I want to talk today about the French victory over Wales in the Six Nations earlier. It had been billed as a pivotal match for the tournament. For Wales, a chance to reveal their new identity and get some momentum going after an stuttering start under new coach Wayne Pivac. For France, an opportunity to back up their impressive victories against England and Italy by getting a result on the road in front of 74,000 partisan fans at the daunting Principality Stadium.

Thankfully, the importance of the occasion did not take away from the quality of the show. Both teams played strong, purposeful, skillful rugby with few mistakes. A fair amount of tactical, territorial kicking dovetailed with direct running and bruising collisions. It made for an attractive, balanced contest that culminated in a nail-biting conclusion. Can’t really ask for more.

The refereeing, on the other hand, was piss poor. The Welsh should have been awarded a penalty try after a deliberate knock-on by Paul Willemse, but equally Dan Biggar’s score shouldn’t have stood after the ball was held up over the line. Meanwhile, the pick of the tries – a free-flowing French score in the corner – was incorrectly disallowed for a forward pass that was, in reality, flat. I’m not blaming the on-field ref – he has such a difficult job – but the video assistant shouldn’t be getting those three calls wrong.

I must say, I was delighted for the French. Ever since Cristophe Dominici and company tore through the great All Blacks in the second half of that World Cup semifinal in ’99, I have had a soft spot for them. They can be frustrating to watch, and too often in recent memory they have been guilty of over-playing, perhaps trying too hard to match the “French flair” of their predecessors. But when they get it right – when the knock-ons and missed tackles give way to dazzling line breaks, audacious offloads and deft kicks – they are capable of playing at a level few other sides can reach. In the same way that millions around the world still tune to watch Brazil in the hope that they can reproduce the “Samba Football” of the 70s, I always look forward to watching the French play rugby in the (ever diminishing) hope that they can rediscover their flamboyant, brilliant best.

This French performance, however, felt a little bit different than the half-baked displays of recent memory. They were gritty, determined, and willing to do the dirty work to complement their hot-potato ball-handling approach. Shaun Edwards, the team’s new coach recently poached from Wales, appears to be working wonders with the defense. Led by the tireless Virimi Vakatawa, they charged out countless times to stop the Welsh runners in their tracks. It is a risky tactic but one that, if implemented correctly, can bring great rewards (as Romain Ntamack’s decisive interception try testifies).

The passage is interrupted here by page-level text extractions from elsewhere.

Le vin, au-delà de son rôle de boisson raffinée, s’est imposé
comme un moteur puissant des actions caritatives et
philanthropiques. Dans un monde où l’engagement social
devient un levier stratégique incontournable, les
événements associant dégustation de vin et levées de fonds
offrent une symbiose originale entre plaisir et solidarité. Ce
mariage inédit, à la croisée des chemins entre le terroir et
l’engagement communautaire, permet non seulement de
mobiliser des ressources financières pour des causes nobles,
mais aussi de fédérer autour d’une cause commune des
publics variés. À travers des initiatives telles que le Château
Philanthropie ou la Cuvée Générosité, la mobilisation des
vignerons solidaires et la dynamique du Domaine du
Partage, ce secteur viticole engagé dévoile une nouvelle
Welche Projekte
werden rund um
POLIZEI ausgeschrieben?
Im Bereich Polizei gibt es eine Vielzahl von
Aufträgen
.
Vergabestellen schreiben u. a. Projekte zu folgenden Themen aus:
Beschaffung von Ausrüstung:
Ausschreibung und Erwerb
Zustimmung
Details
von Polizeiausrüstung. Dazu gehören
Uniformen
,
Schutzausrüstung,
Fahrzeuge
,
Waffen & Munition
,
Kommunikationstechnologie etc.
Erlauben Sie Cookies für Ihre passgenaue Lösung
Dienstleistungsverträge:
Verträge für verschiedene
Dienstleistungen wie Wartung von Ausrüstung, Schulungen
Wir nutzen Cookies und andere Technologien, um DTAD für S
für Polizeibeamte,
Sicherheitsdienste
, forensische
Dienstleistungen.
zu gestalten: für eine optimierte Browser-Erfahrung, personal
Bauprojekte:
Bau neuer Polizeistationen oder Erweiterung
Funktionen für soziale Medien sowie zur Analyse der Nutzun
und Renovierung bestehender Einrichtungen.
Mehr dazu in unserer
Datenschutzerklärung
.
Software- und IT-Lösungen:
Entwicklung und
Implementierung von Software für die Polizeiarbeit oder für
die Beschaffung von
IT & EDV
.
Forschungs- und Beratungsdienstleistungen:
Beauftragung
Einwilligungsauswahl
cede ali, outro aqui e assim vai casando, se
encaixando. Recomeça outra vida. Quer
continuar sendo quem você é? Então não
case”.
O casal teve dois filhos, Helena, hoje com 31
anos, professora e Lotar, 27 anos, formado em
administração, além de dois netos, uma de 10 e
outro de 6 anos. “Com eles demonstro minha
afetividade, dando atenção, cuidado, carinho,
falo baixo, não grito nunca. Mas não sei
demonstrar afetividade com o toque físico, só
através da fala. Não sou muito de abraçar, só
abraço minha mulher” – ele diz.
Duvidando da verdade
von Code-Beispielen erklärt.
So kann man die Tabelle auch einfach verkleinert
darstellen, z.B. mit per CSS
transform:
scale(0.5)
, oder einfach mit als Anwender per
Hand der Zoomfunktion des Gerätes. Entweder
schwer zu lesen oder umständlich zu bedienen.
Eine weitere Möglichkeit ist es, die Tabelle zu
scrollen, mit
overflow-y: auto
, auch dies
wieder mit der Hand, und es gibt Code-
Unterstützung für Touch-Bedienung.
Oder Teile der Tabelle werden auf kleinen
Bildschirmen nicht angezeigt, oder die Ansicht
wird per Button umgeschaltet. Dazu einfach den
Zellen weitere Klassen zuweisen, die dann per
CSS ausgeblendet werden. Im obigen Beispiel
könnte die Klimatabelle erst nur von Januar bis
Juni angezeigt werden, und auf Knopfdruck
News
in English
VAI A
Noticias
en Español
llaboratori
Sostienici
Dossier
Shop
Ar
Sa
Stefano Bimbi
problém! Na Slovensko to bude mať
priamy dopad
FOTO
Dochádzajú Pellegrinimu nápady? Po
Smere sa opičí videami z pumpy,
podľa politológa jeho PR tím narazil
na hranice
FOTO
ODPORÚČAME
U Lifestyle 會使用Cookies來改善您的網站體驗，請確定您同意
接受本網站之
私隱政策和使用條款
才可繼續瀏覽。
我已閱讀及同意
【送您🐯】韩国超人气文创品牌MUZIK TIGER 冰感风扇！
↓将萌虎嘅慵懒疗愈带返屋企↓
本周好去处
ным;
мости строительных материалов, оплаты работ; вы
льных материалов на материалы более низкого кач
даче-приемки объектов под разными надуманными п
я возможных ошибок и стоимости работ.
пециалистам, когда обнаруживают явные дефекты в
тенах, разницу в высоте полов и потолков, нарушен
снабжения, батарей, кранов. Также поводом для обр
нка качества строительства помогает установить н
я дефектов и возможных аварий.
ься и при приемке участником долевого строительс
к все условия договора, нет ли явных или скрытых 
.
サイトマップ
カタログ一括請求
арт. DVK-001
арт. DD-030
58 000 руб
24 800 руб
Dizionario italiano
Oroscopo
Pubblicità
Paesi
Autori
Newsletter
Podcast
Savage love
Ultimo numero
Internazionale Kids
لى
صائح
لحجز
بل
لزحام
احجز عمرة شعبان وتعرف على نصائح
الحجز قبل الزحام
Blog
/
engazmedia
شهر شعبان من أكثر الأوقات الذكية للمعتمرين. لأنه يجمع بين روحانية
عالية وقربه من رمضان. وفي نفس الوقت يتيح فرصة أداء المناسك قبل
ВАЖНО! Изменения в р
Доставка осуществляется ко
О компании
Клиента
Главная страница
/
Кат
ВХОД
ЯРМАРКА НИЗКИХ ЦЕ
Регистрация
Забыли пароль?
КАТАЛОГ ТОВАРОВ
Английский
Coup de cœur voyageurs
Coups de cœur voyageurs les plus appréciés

Just a few months ago, France led Wales by six points with as many minutes remaining in the World Cup quarterfinal in Japan. On that occasion, their indiscipline cost them as they fell to defeat. Today, as the Welsh laid siege to the French line in the final minutes, the match seemed destined to end in the same manner. But this time the visitors held firm. Although sown with the same exuberant seeds as the great Gallic teams of the past, this youthful generation looks to have the resolve needed to get over the line in tight encounters. They are now firm favourites to claim their first title since 2010, with a Grand Slam to boot.

The quality of the match was also timely given that this year the Six Nations – usually one of the sporting highlights of the year- has slightly flattered to deceive so far. The Calcutta Cup was dramatic and tense, but memorable more for the lack of quality (admittedly in extenuating circumstances) than the abundance thereof. The Ireland-Wales match was also a bitty affair as the two teams come to terms with the demands and tactics of their respective new coaching teams. And the matches involving Italy have been sadly, predictably, one-sided.

In the context of the tournament as a whole, the French victory clearly piles the pressure on England and Ireland, who face each other at Twickenham tomorrow. The winner of that match will be the only realistic challenger to Les Blues. The loser can write off its championship hopes for another year. It should be a cracker.

Right, that’s that. I’m off to see Adam Sandler get up to some jewelry-based shenanigans in Uncut Gems, before watching possibly my favourite sportsperson in the world – Tyson Fury – hopefully knock the shit out of Deontay Wilder. More from me soon.